Forman’s effort in One Flew Over the Cuckoo’s Nest is to make the situation “real”; he aims for individualized faces and gestures. Yet by American standards (at least by mine) there’s a stolid, impassive element in his humor; I experience a streak of low, buffoonish peasant callousness running through his work. He locks people into their physical properties; he likes faces that don’t take the light—thick features and muddled stares that bespeak a limited, closed-off emotional life. Forman may be drawn to the European myth that the real people are those close to the land. His characters often seem to be sleep-heavy, not yet emerged from clay. In this film, Cheswick (Sydney Lassick), the infantile, bleating middle-aged inmate, is the most glaring example, and perhaps Forman allows the character of the innocent Billy Bibbit to be overstated because he believes in that kind of innocence also. Maybe the reason the inmates remain unaffected when they see Billy lying in his blood—nobody flips out—is that in Forman’s view it is the innocent and the messianically possessed (McMurphy) who pay. He wants us to react to Billy’s body, but he assumes a peasant opacity in the other inmates—assumes that they’ll go back to playing cards.

It’s this opacity in Forman’s own approach, particularly to humor, that keeps me from yielding to his work. In his first American film, Taking Off, he dropped his ambiguous neutrality in the slapstick centerpiece—the meeting of the Society for the Parents of Fugitive Children, where the parents try to get closer to their runaways by receiving instruction from a hairy pothead on how to smoke a joint. He drops it again here when McMurphy takes the inmates on a fishing trip and we are shown the men’s stupefying comic clumsiness about baiting hooks. These inmates are Northwesterners, living in fishing country, and even if they’ve never fished before they’re not ignorant men. But Forman gets laughs by pretending that mental disturbance is the same as ineptitude. The fishing trip, like that pot party, is Forman’s own comic-strip side. (I think I prefer Kesey’s, even with his view of women.) The borderline insensitivity is only a minor aspect of One Flew Over the Cuckoo’s Nest, but it relates to questions about Forman as an artist.
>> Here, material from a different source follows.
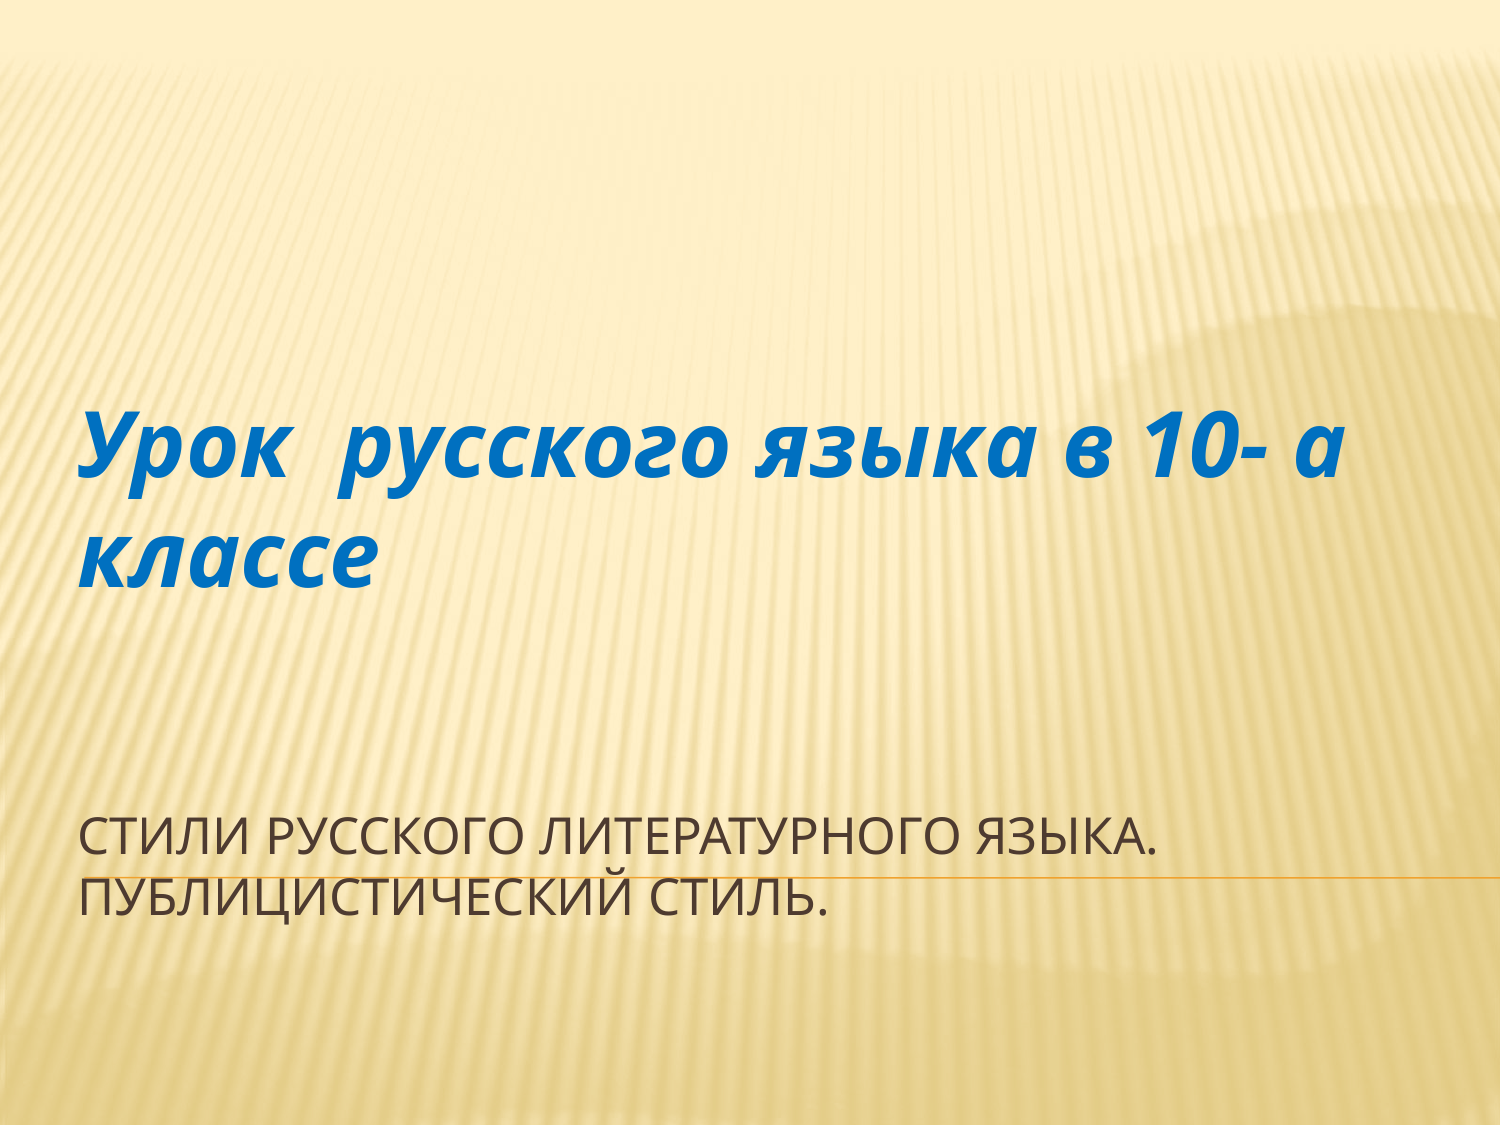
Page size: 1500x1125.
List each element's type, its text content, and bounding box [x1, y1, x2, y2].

title Стили русского литературного языка. Публицистический стиль. [62, 796, 1450, 997]
subtitle Урок русского языка в 10- а классе [62, 271, 1450, 613]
When a director like Sam Peckinpah puts a group like his Wild Bunch on the screen, the men are so alive that the last thing that would ever come into your head is that some of them are plug-uglies. When Forman introduces his characters, that’s the first thing you see, and in One Flew Over the Cuckoo’s Nest it takes a while for you to get beyond that introductory shocked response (often a laugh) and begin to know the people and, in some cases, to enjoy them. I’m not sure that we ever get as far with them as we do right smack from the start with Peckinpah. It’s doubtful if anyone else could have made as good a movie out of Kesey’s book, but I miss the sureness, the energy, and the visual style that, say, a Scorsese might have brought to it. Forman gets his effects here through closeups and cutting, and through such staging as the boat scene, when the men desert their posts to peek at what McMurphy is doing below with his girl. An American director would have carried through on this scene, would have made it pay off. Forman is an intelligent, tentative director— which is another way of saying that his virtues are largely negative. One Flew Over the Cuckoo’s Nest is one hell of a good film, but it works emotionally only because of its story and acting; it lacks the excitement of movie art.